1

An algebraic function in one variable $x$, say $y=f(x)$, is, by definition, a solution of the polynomial equation $$\sum_{k=0}^n a_k(x)y^k=0$$ where $a_k$'s are polynomial functions with integer coefficients.

A rooty function can, by definition, be written as an expression using a finite number of terms using only addition, subtraction, mulplication, division and raising to a rational power. Transcendental numbers are not allowed in rooty functions.

For example, $$f(x)=\frac{\sqrt{1+x^3}}{x^{3/7}-\sqrt{7}x^{1/3}}$$ is a rooty function.

Question: Is every rooty function an algebraic function? If so, then it is not at all obvious to me (because of the fractional powers). The converse of the question is known to be false (by the Abel—Ruffini theorem).

Nomas2
  • 483
  • 2
    It may be possible to adapt the proofs that if $a$ and $b$ are algebraic numbers, then $a+b$, $ab$, and $a/b$ ($b \neq 0$) are algebraic. – aschepler Oct 06 '23 at 16:45
  • @aschepler But how would you "get rid of" the fractional powers and construct a polynomial equation with a given rooty function as a solution? – Nomas2 Oct 06 '23 at 16:46
  • That $a$ algebraic implies $a^{1/n}$ is algebraic is an easier one: if $P(a)=0$ then $a^{1/n}$ is a root of $P(x^n)=0$. – aschepler Oct 06 '23 at 16:48
  • 1
    These are also known by the term "explicit algebraic function", although for these the coefficients can be any real numbers (not just rational numbers). Aside from domain issues that probably need to be addressed or shoved under the rug (see here or here), I believe the same method one uses to show that any explicit algebraic number is an algebraic number works. – Dave L. Renfro Oct 06 '23 at 16:56
  • @DaveL.Renfro Richman focuses only on the case when the coefficients are in $\mathbb{R}[x]$. Does his proof (of Theorem 3 and Corollary 4) work also for the case when the coefficients are in $\mathbb{C}[x]$? – Nomas2 Oct 06 '23 at 17:48
  • I haven't looked at Richman's paper in many years and don't have time now to dig into it, so I don't know to what extent his proofs might continue to hold for (or are easily modified to allow for) complex coefficients, but I would guess that the results themselves are still valid. – Dave L. Renfro Oct 06 '23 at 18:10

1 Answers1

2

Let's do this inductively, on induction by the maximal "depth" of nested radicals. So for example $\frac{1}{2+X}$ has depth $0$, $\sqrt{42x^2-5}$ has depth $1$ etc. (I really don't want to define this formally, I think the formal way to define this uses structural induction.) If it's unclear what I mean by depth, please leave a comment.

**Supplied material**
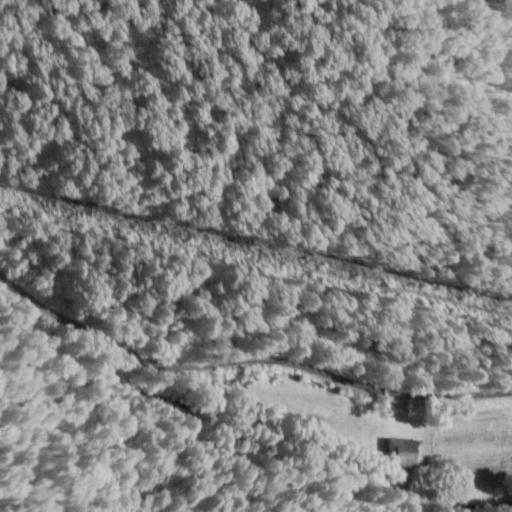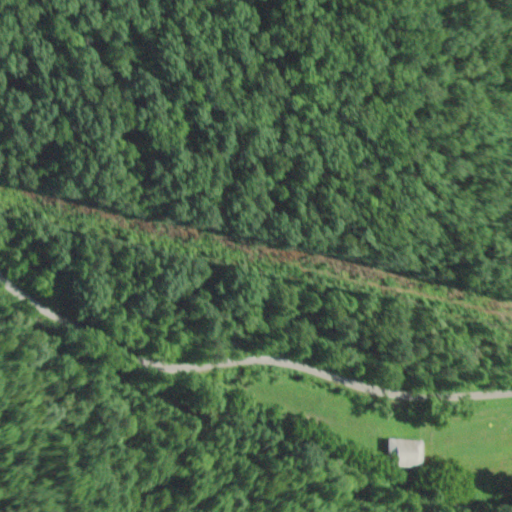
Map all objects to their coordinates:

**Stated goal A**
In the rooty-function thread, rewrite the paragraph beginning "A rooty function can, by definition" as a short bulleted list that keeps its main facts.
**Stated goal B**
Set down, word for word, the part of the rooty-function thread between "A rooty function can, by" and "in rooty functions.", inclusive.
**Stated goal C**
Write the next part of the rooty-function thread, starting after its last sentence.
The material is separate from the rooty-function thread.

**Exercise output A**
- A rooty function is an expression with a finite number of terms.
- It uses only addition, subtraction, multiplication, division, and raising to a rational power.
- Transcendental numbers are not allowed in it.

**Exercise output B**
A rooty function can, by definition, be written as an expression using a finite number of terms using only addition, subtraction, mulplication, division and raising to a rational power. Transcendental numbers are not allowed in rooty functions.

**Exercise output C**
So in depth $0$, there is nothing to prove.

Assume that for all depth $n$ functions for a fixed $n$, we have proved the statement. Let $f$ be a rooty function of depth $n+1$. Then, choosing a common denominator for the outermost roots, we may write $f$ as $f(X)=g(h(X)^{1/r})$, where $g$ is a rational function and $h(X)$ has depth at $n$. Then because $g$ is a rational function, to show that $f$ is algebraic, it suffices to show that $h(X)^{1/r}$ is algebraic (because sums, quotients, products... of algebraic functions are again algebraic). But by the inductive hypothesis, $h$ is algebraic, so we only need to show that the $r$-th root of an algebraic function is algebraic. This is easy, as was remarked in the comments.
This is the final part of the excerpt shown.